Het vonnis werd hem medegedeeld en uitgereikt.
Waarna hij voor ontvangst heeft getekend. (...)"
3.2.4. Aan de onder 3.2.3 bedoelde brief is een door de verdachte ondertekende akte van uitreiking gehecht. Deze akte van uitreiking houdt, voor zover hier belang, in:
"Uitgereikt aan
naam: [achternaam verdachte]
voornaam: [voornaam verdachte]
geboortedatum: [geboortedatum]57
geboorteplaats: [geboorteplaats]
(...)
parketnummer: 09/160389-01 (...)"
3.3.1. Het Hof heeft feitelijk en niet onbegrijpelijk vastgesteld dat de verdachte door de hiervoor onder 3.2.3 en 3.2.4 gerelateerde uitreiking aan hem in persoon op 1 oktober 2003 bekend was met het vonnis waarvan beroep en is er kennelijk van uitgegaan dat de verstekmededeling de gegevens omtrent de uitspraak behelsde die ingevolge art. 366, derde lid, Sv vermeld behoren te worden. Gelet op de omstandigheden dat door de douane aan de verdachte "het vonnis" werd uitgereikt en dat de verdachte verklaart van de douane "de originele stukken" te hebben ontvangen, is dat oordeel niet onbegrijpelijk.
3.3.2. Dat brengt mee dat de termijn voor het instellen van hoger beroep ingevolge art. 408, tweede lid, Sv op 15 oktober 2003 was verstreken, zodat de verdachte het beroep, dat dateert van 2 maart 2004, niet tijdig heeft ingesteld. 's Hofs niet van een onjuiste rechtsopvatting getuigende oordeel dat hetgeen door en namens de verdachte is aangevoerd niet kan gelden als bijzondere omstandigheid die de overschrijding van de beroepstermijn verontschuldigbaar doet zijn, is niet onbegrijpelijk.
3.4. Het middel faalt derhalve.
4. Slotsom
Nu het middel niet tot cassatie kan leiden, terwijl de Hoge Raad ook geen grond aanwezig oordeelt waarop de bestreden uitspraak ambtshalve zou behoren te worden vernietigd, moet het beroep worden verworpen.
5. Beslissing
De Hoge Raad verwerpt het beroep.
Dit arrest is gewezen door de vice-president G.J.M. Corstens als voorzitter, en de raadsheren J.P. Balkema en B.C. de Savornin Lohman, in bijzijn van de waarnemend griffier H.J.J. Verhoeven, en uitgesproken op 4 september 2007.
Beroepschrift 18‑05‑2006
Hoge Raad der Nederlanden
Postbus 20303
2500 EH 's‑GRAVENHAGE
SCHRIFTUUR HOUDENDE MIDDEL VAN CASSATIE IN DE ZAAK VAN:
[verdachte] geboren op [geboortedatum] 1957 te [geboorteplaats], wonende te Duitsland, requirant van cassatie van een hem betreffend arrest in hoger beroep van het Gerechtshof te 's‑Gravenhage uitgesproken op 11 oktober 2005.
Griffienummer: 00465/06
Rolnummer; 22-001996-04
Advocaat: Mr A.H. Westendorp
Middel
Verzuim van vormen waarvan niet naleving nietigheid medebrengt.
In het bijzonder zijn de artikelen 350, 359, 415 Sv. geschonden doordien het Hof requirant niet ontvankelijk heeft verklaard in zijn hoger beroep in verband met het overschrijden van de appèltermijn.
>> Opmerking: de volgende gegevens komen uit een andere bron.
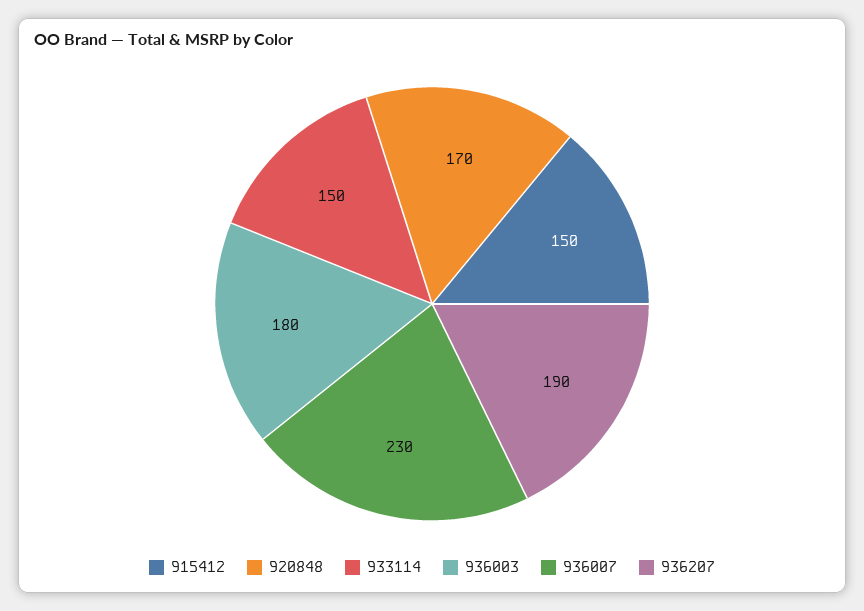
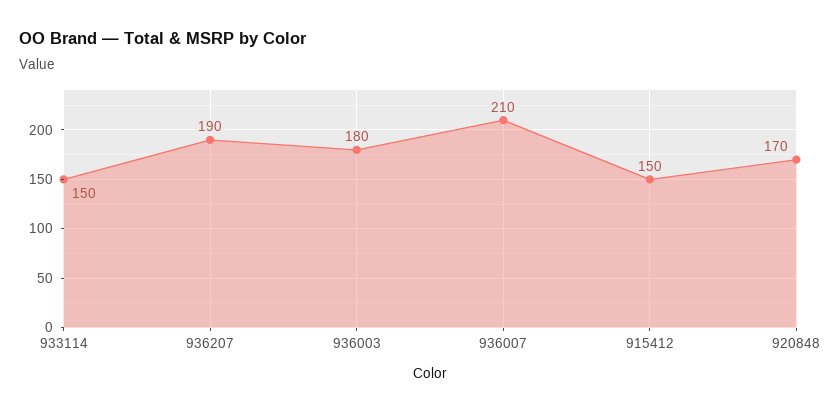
936007: 230 -> 210

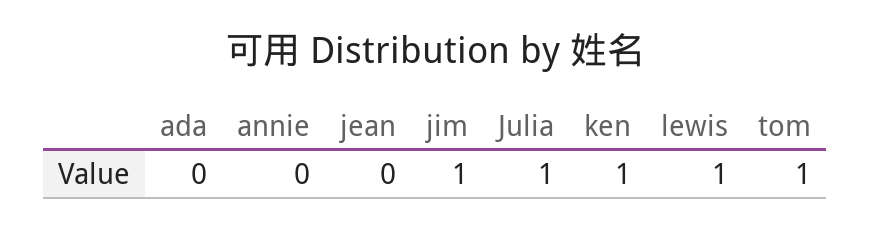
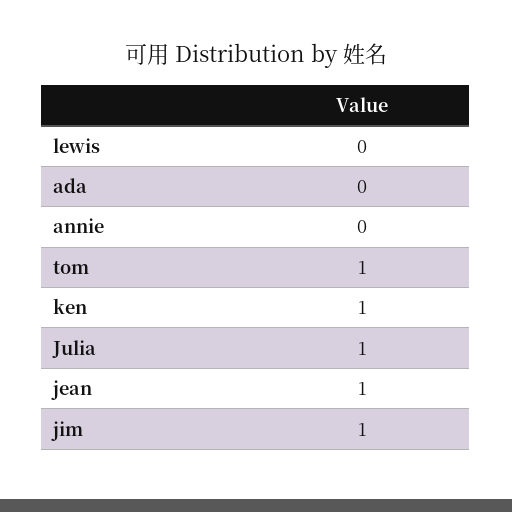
jean: 0 -> 1
lewis: 1 -> 0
Zulks echter ten onrechte.
Toelichting
Ter zitting van het Hof is gesteld dat het proces-verbaal van uitreiking van het in deze in eerste instantie door de Kantonrechter gewezen vonnis aan requirant uitsluitend Boa-nummers vermeldt en geen parketnummers. Evenmin zou uit het proces-verbaal van uitreiking van een aan requirant opgelegde ontzegging van de rijbevoegdheid zijn gebleken.
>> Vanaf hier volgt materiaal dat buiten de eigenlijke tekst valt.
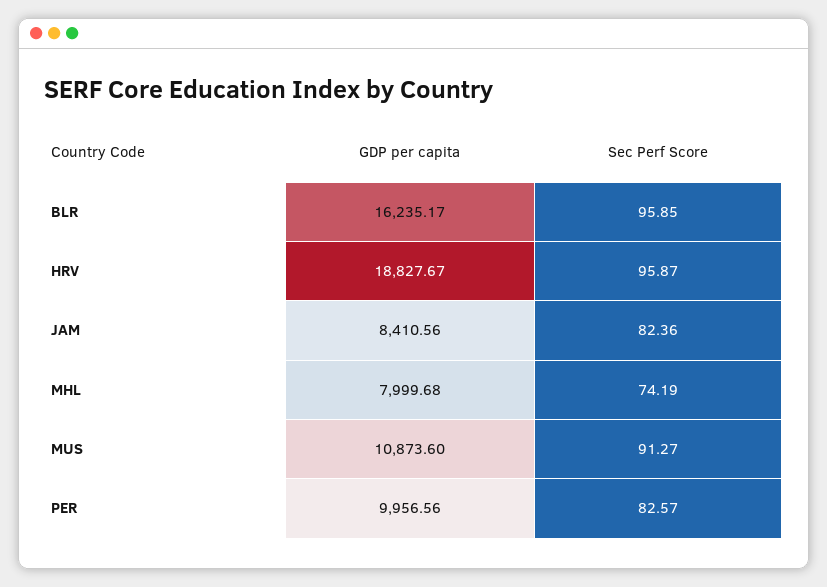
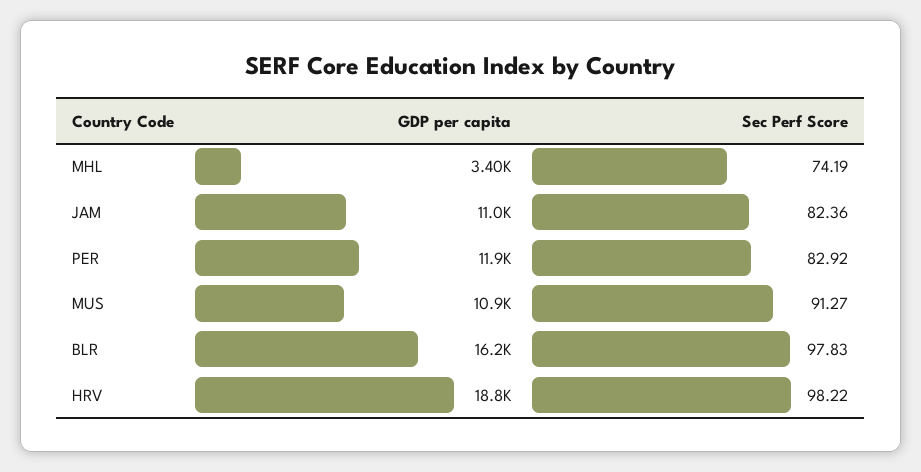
Sec Perf Score, BLR: 95.85 -> 97.83
Sec Perf Score, HRV: 95.87 -> 98.22
GDP per capita, JAM: 8410.56 -> 11000
GDP per capita, MHL: 7999.68 -> 3400
GDP per capita, PER: 9956.56 -> 11900
Sec Perf Score, PER: 82.57 -> 82.92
Requirant was zich hierdoor niet bewust van het feit dat de betekening twee vonnissen betrof waaronder het vonnis gewezen door de Kantonrechter in onderhavige zaak. Dat verdachte op 1 oktober 2003 bekend was met het vonnis waarvan beroep blijkt nergens uit. In verband hiermede is er geen sprake van overschrijding van de appèltermijn dan wel sprake van verontschuldigbare overschrijding van deze termijn.
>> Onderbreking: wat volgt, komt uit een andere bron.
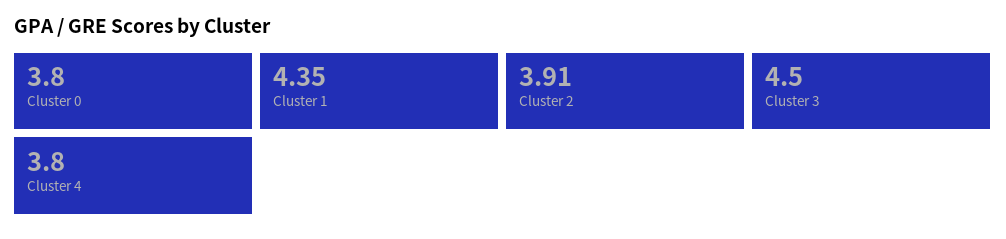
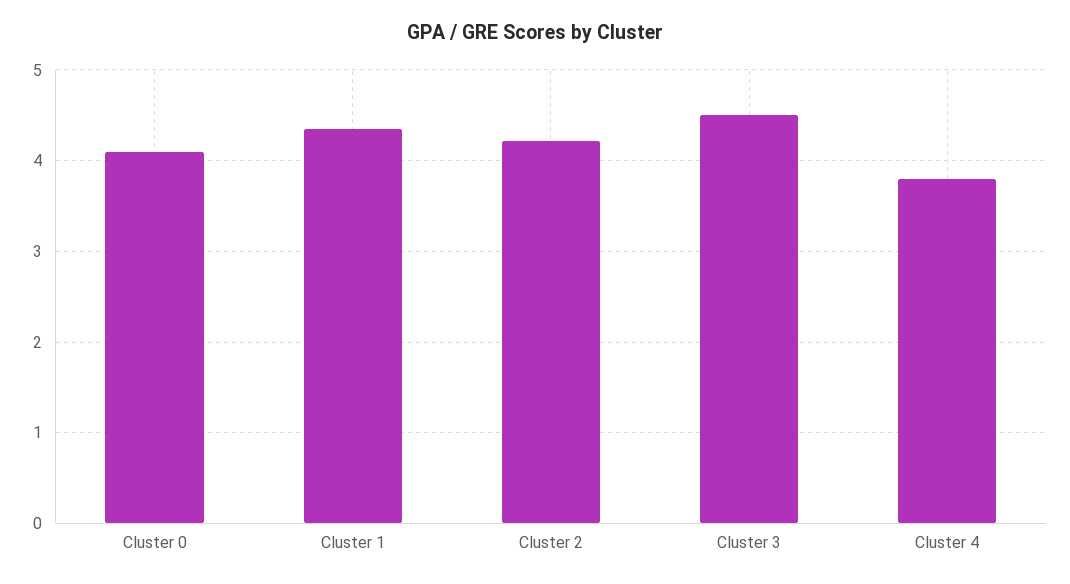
Cluster 0: 3.8 -> 4.1
Cluster 2: 3.91 -> 4.2

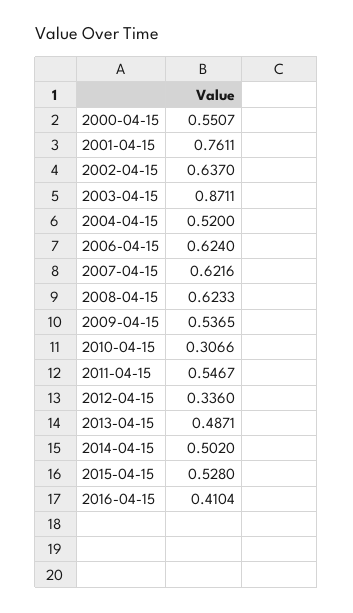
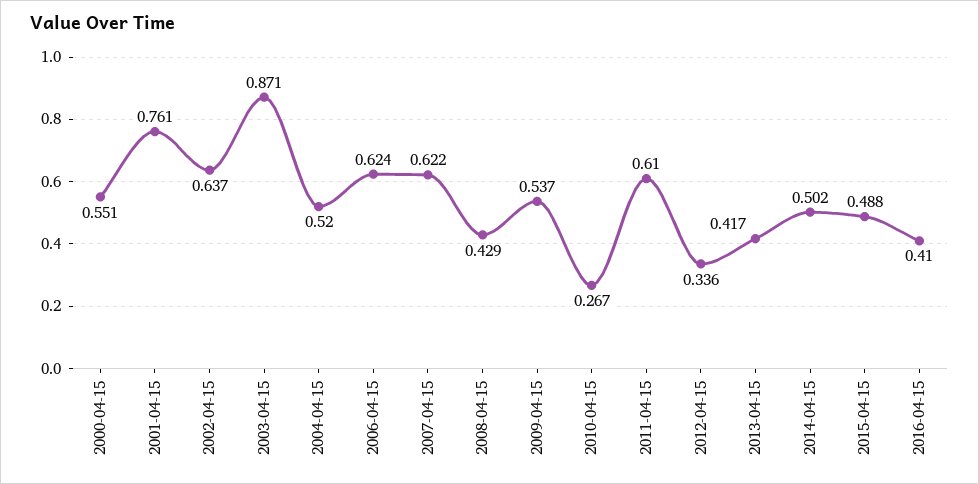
2008-04-15: 0.6233 -> 0.429
2010-04-15: 0.3066 -> 0.267
2011-04-15: 0.5467 -> 0.61
2013-04-15: 0.4871 -> 0.417
2015-04-15: 0.528 -> 0.488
Niet naar de eisen der wet met redenen omkleed acht het Hof requirant niet ontvankelijk in zijn hoger beroep.
Deze schriftuur wordt ondertekend en ingediend door Mr A.H. Westendorp, advocaat bij de Hoge Raad der Nederlanden, kantoorhoudende te 's‑Gravenhage aan de Adelheidstraat 84, die bij deze verklaart dat voor deze ondertekening en indiening bepaaldelijk te zijn gevolmachtigd door verzoeker tot cassatie.